▸ PERINTAH KERJA A: Menurut kutipan dokumen tentang konservasi arsitektur, apa yang diingatkan dan apa yang ditingkatkan oleh pelestarian suatu arsitektur kolonial?

▸ KUTIPAN DOKUMEN:
• • •
Selasa, 05 April 2011

KONSERVASI ARSITEKTUR

Penyelamatan suatu obyek konservasi adalah bentuk apreasiasi pada perjalanan sejarah bangsa, pendidikan dan pembangunan wawasan intelektual bangsa antar generasi. Konservasi suatu bangunan kolonial tidak diartikan suatu cara mengenang kolonialisme dan ketidakberdayaan bangsa tetapi menjadi ” tantangan ” untuk mempertahankan kemerdekaan yang sudah diraih dengan mengisi karya yang lebih baik. Pelestarian suatu arsitektur kolonial adalah mengingatkan kegetiran serta meningkatkan harga diri bangsa untuk tetap merdeka. Keberadaan bangunan bersejarah memiliki signifikasi pembentukan kolektif memori serta membangun kesinambungan sejarah yang merupakan dasar terbentuknya makna sebuah lingkungan. Dengan demikian sangat keliru bilamana suatu program pelestarian hanya ditujukan untuk tujuan estetika atau romantisme masa lalu belaka.
• • •
▸ PERINTAH KERJA B: Tuliskan kembali baris-baris dari daftar di bawah, mulai dari baris yang memuat "Тәуелсіз Қазақстанның білім" sampai baris yang memuat "марапатталасыз!", termasuk kedua baris itu, dan hanya baris-baris tersebut.
• • •
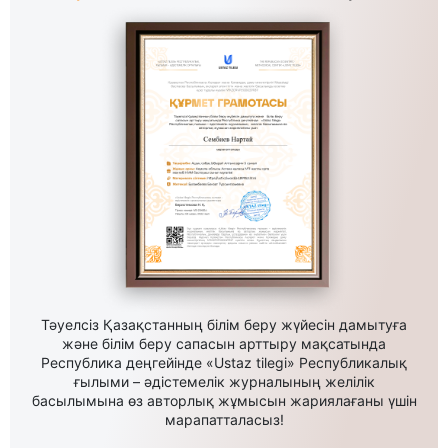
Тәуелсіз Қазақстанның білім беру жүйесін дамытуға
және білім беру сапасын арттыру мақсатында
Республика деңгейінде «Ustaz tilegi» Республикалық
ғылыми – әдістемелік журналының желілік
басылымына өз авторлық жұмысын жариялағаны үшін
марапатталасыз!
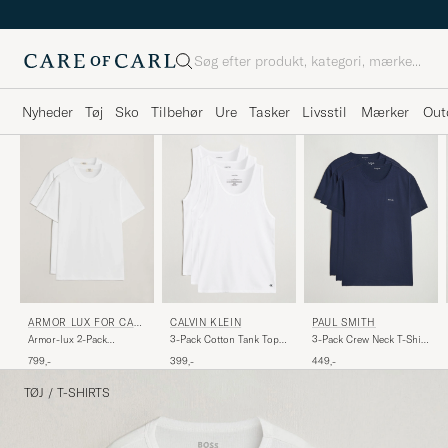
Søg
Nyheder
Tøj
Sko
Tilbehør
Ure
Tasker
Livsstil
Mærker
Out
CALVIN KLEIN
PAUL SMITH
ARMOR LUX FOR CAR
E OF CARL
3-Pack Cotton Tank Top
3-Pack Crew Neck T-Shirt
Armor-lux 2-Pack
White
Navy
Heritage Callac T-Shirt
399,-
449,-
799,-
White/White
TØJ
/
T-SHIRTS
• • •
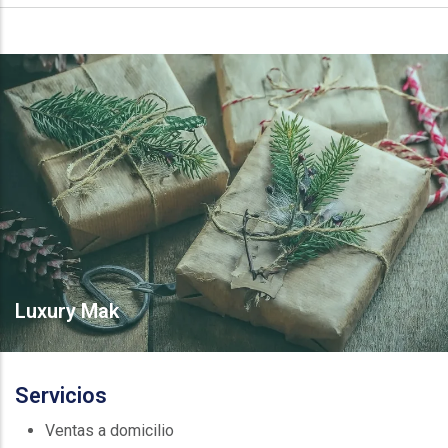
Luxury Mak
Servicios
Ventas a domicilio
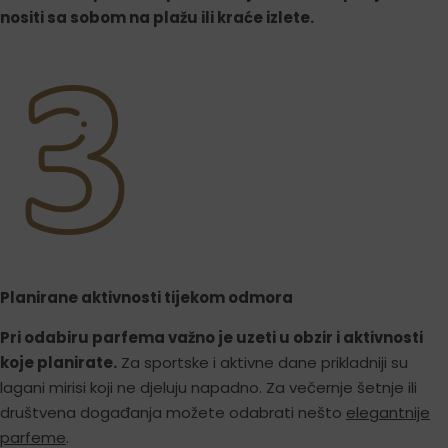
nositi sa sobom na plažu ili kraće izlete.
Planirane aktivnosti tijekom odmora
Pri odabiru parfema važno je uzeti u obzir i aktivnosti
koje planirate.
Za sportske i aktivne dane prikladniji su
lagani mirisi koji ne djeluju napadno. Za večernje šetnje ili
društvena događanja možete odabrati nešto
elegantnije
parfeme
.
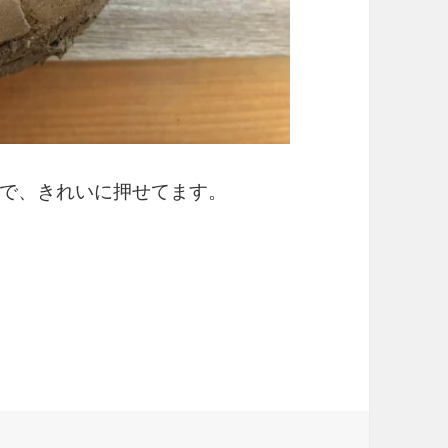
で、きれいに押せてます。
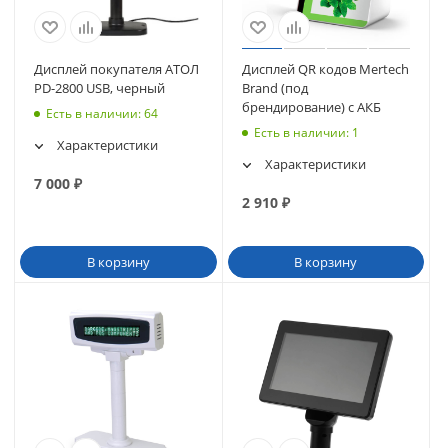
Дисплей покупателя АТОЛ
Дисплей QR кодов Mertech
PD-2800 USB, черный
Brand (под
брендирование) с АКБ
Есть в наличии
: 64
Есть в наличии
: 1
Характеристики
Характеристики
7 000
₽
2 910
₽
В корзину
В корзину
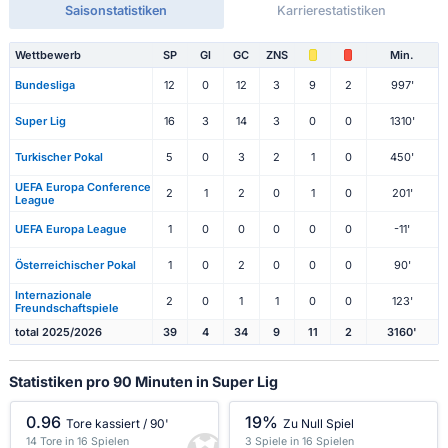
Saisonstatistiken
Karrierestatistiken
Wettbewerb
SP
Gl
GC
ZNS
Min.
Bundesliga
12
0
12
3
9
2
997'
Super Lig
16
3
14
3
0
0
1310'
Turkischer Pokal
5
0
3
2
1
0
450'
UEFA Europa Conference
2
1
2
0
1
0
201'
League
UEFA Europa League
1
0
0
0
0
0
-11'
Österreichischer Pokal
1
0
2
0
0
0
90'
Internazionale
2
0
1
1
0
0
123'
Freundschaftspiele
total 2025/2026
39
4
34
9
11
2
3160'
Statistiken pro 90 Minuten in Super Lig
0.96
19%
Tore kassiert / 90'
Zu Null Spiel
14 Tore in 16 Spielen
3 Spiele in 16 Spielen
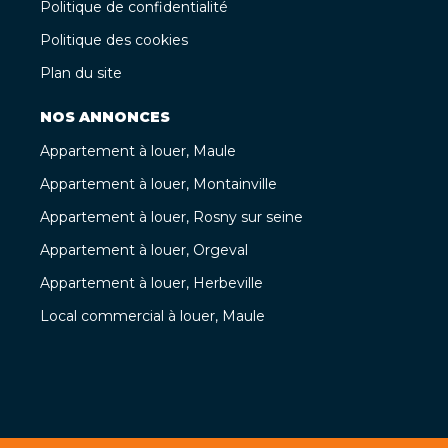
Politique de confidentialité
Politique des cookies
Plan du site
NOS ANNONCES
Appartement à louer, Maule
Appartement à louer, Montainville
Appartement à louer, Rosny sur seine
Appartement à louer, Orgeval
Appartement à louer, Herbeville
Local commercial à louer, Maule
• • •
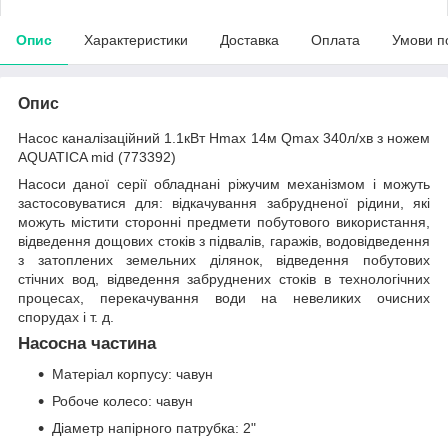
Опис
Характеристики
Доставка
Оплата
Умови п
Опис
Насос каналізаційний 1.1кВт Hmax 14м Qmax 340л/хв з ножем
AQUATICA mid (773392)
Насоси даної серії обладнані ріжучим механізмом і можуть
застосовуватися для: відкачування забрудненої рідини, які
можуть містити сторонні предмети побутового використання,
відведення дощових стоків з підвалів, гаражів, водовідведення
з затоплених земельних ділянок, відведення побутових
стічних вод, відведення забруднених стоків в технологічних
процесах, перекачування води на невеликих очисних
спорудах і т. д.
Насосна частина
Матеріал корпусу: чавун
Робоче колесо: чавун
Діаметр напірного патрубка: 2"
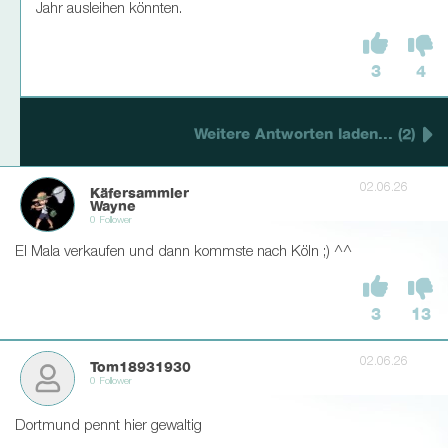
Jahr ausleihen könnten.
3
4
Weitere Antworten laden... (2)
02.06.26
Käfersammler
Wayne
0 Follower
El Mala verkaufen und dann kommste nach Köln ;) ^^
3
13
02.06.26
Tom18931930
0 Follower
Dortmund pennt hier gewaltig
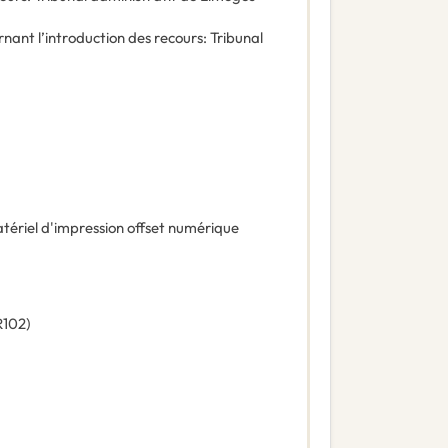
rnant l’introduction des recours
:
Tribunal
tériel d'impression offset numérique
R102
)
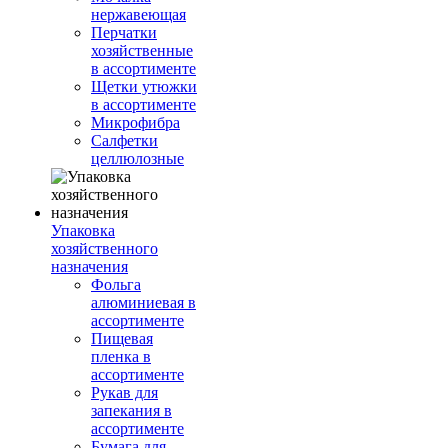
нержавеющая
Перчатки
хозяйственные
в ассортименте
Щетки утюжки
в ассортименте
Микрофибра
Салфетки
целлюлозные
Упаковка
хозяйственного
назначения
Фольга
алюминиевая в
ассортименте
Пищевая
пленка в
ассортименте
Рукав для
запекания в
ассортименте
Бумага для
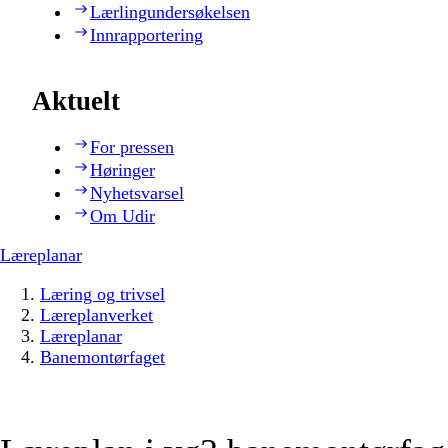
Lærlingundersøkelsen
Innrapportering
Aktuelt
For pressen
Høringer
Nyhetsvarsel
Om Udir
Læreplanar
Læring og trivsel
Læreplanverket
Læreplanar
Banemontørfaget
• • •
▸ JAWABAN TERTULIS A: Pelestarian arsitektur kolonial mengingatkan kegetiran serta meningkatkan harga diri bangsa untuk tetap merdeka.

▸ JAWABAN TERTULIS B:
Тәуелсіз Қазақстанның білім беру жүйесін дамытуға
және білім беру сапасын арттыру мақсатында
Республика деңгейінде «Ustaz tilegi» Республикалық
ғылыми – әдістемелік журналының желілік
басылымына өз авторлық жұмысын жариялағаны үшін
марапатталасыз!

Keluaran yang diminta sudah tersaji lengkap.